Dans les jeux d'alea, bien représentés par exemple par les dés, le destin décide seul, à l'opposé des jeux d'agôn pour lesquels la volonté du participant est essentielle. Dans l'alea, le joueur attend passif la décision du sort.

La mimicry rassemble les jeux de simulacre, de déguisement. Le participant joue à être un autre. Le masque constitue l'outil fondamental.

Dans l'ilinx, le joueur s'étourdit, il recherche le vertige, la perte du sentiment de réalité.

Le sport procède fondamentalement de l'agôn, mais il participe aussi des autres types de jeux, particulièrement de l'alea, dans la mesure où la compétition s'accompagne souvent de paris, mais aussi parce que l'égalité de chances peut se conjuguer avec l'égalité des capacités, donnant alors au hasard l'occasion de désigner le vainqueur. Le sport trouve aussi quelques racines dans l'ilinx, notamment avec les pratiques associant la glisse et le risque, tels le parachutisme ou le saut à ski. Enfin, la mimicry n'est pas absente, du fait de l'identification du spectateur au champion.

Selon R. Caillois, la civilisation a évolué d'une combinaison ilinx-mimicry à une association agôn-alea.

L'égalité des chances pour les joueurs permet l'apparition de la méritocratie, fondement de notre civilisation. Le progrès de la démocratie passe par la juste concurrence, et le sport serait le symbole de cette nouvelle manière de gérer la cité. Cette idée se retrouve chez certains philosophes ou sociologues, tels Yves Vargas ou Paul Yonnet, pour lesquels le sport moderne diffuse les valeurs d'égalité et de compétition dans la société.

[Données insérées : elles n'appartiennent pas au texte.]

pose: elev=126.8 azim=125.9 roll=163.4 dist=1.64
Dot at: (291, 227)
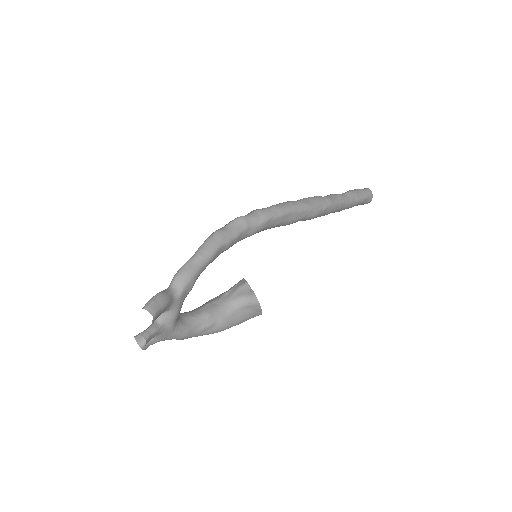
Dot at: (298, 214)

L'utilisation de l'alea répond à plusieurs besoins, l'un d'eux étant de tempérer la rigueur de la compétition. Les jeux de hasard se développent alors particulièrement en période de forte compétition afin d'atténuer la tension induite par la confrontation, et de permettre à ceux qui échouent dans celle-ci d'espérer que le sort leur sera favorable. On peut d'ailleurs noter que le sport moderne débute au milieu du xviiie siècle, avec les courses hippiques et l'association de la compétition et du pari. Ces deux sortes de jeu sont intimement liées.